Automate your explorer, so that he follows this strategy (you can make up your own if you like, but it won't be easy to fins another one that always works) and finds his way from ` A ' to ` B ' without any help. You will almost certainly want to put a Delay( xxx ) inside the loop so that you get a chance to see what is happening.
This strategy is what makes this a valid robotics experiment. Even though the program has posession of a complete map of the maze, it doesn't "cheat" by using it too much. At every step it only considers the immediately neighbouring squares when deciding what to do next, working under the same restrictions as a real robot lost in a maze, only having the information that its own sensors can gather.
Once the robot successfully reaches the target `B', it would be nice to make the whole path he took clearly visible, perhaps be colouring those squares in a way that stands out. Of course, we would only want to see the squares he visited that were on the successful path, not ones that he later backed out of by retracing his steps.

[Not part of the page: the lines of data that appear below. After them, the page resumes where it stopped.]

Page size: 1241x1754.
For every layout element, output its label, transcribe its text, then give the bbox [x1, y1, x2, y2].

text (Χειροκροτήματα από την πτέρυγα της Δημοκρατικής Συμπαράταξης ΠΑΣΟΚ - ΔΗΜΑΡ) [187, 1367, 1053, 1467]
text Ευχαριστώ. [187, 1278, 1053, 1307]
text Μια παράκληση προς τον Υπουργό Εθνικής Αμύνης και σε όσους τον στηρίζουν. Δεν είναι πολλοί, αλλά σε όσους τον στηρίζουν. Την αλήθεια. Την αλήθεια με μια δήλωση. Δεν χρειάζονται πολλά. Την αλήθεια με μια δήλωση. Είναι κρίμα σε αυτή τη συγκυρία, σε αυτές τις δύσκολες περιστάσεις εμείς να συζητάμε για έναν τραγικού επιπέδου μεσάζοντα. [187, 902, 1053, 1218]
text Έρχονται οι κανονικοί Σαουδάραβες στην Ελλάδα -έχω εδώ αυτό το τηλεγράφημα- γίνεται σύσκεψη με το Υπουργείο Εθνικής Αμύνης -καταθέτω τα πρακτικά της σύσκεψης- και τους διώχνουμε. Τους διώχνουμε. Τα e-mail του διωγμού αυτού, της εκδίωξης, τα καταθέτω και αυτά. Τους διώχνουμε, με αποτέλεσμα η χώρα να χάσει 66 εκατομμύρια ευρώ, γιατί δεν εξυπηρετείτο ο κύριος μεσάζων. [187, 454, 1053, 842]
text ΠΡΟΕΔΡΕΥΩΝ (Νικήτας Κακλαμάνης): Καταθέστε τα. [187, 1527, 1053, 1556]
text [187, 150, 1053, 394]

The information required to do this very easily is already recorded in your program. Try to work out what to do, and then do it.
Put a monster at a random position in the maze. Every time the robot makes a move, the monster also makes a move, heading towards the robot's position one square at a time, not being allowed to walk through walls of course. If the monster reaches the robot, you can decide what happens.
The completion of these lab assignments, excluding the extra credit parts, is your final homework assignment. It is a "lab assignment", which means you should turn it in to the Lab Guy. He will tell you how to submit it, and what the deadline is. You will be allowed at least a week to complete it.